What the task asks: In the entries that follow, the line with "focal_35mm: 450" opens the range and the line with "exposure_s: 1/4000" closes it; repeat that range exactly, both lines included.
■ ■ ■ ■
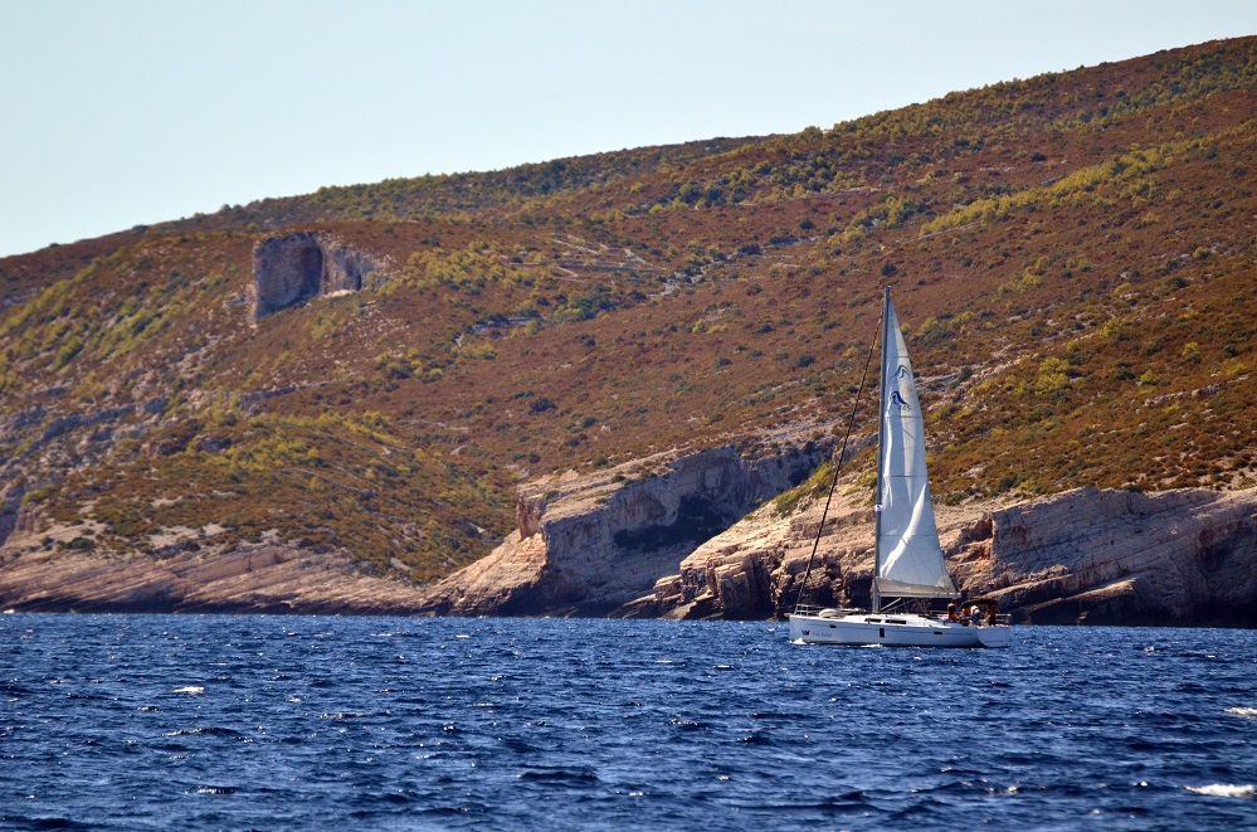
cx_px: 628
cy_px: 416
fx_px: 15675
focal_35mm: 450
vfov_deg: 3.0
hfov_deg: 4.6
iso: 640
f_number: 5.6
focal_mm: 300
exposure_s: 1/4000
■ ■ ■ ■
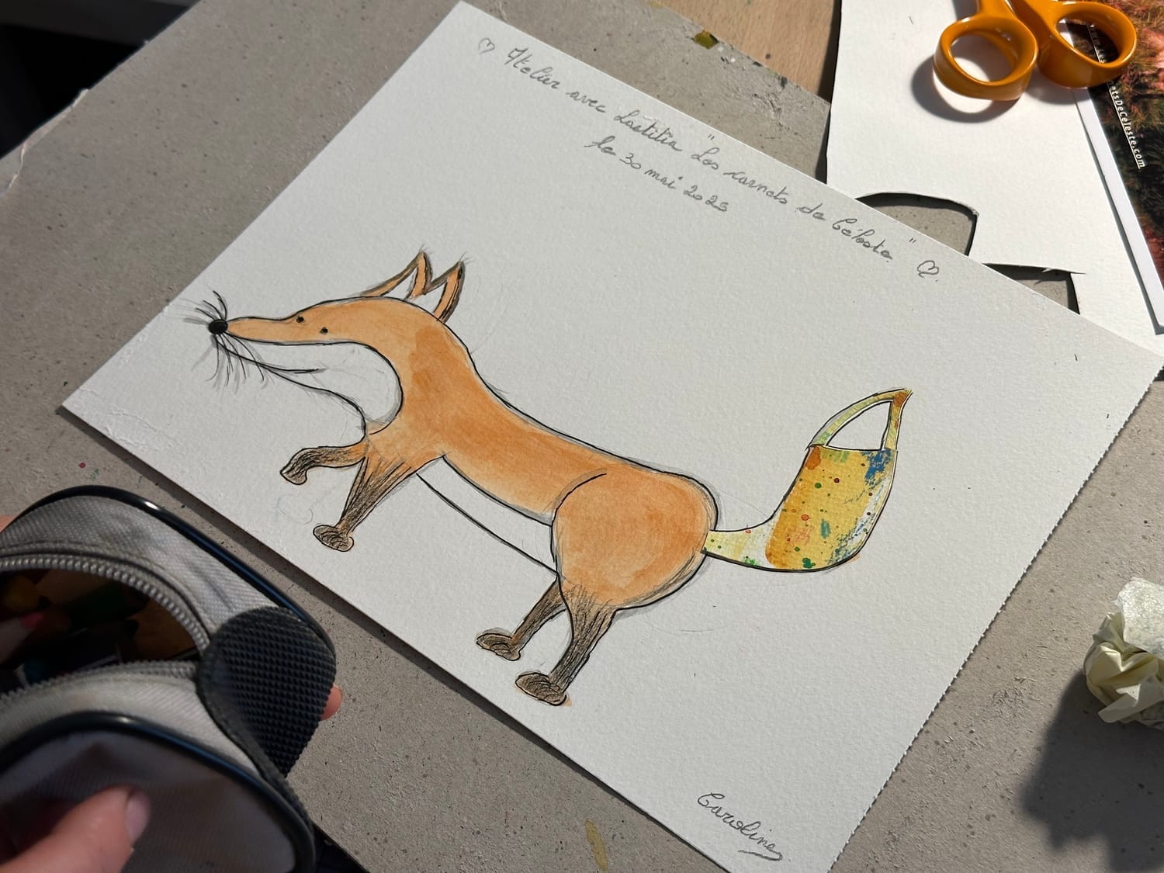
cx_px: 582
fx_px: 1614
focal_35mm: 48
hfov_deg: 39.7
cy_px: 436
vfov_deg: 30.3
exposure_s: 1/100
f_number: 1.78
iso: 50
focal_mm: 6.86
■ ■ ■ ■
Written response:
focal_35mm: 450
vfov_deg: 3.0
hfov_deg: 4.6
iso: 640
f_number: 5.6
focal_mm: 300
exposure_s: 1/4000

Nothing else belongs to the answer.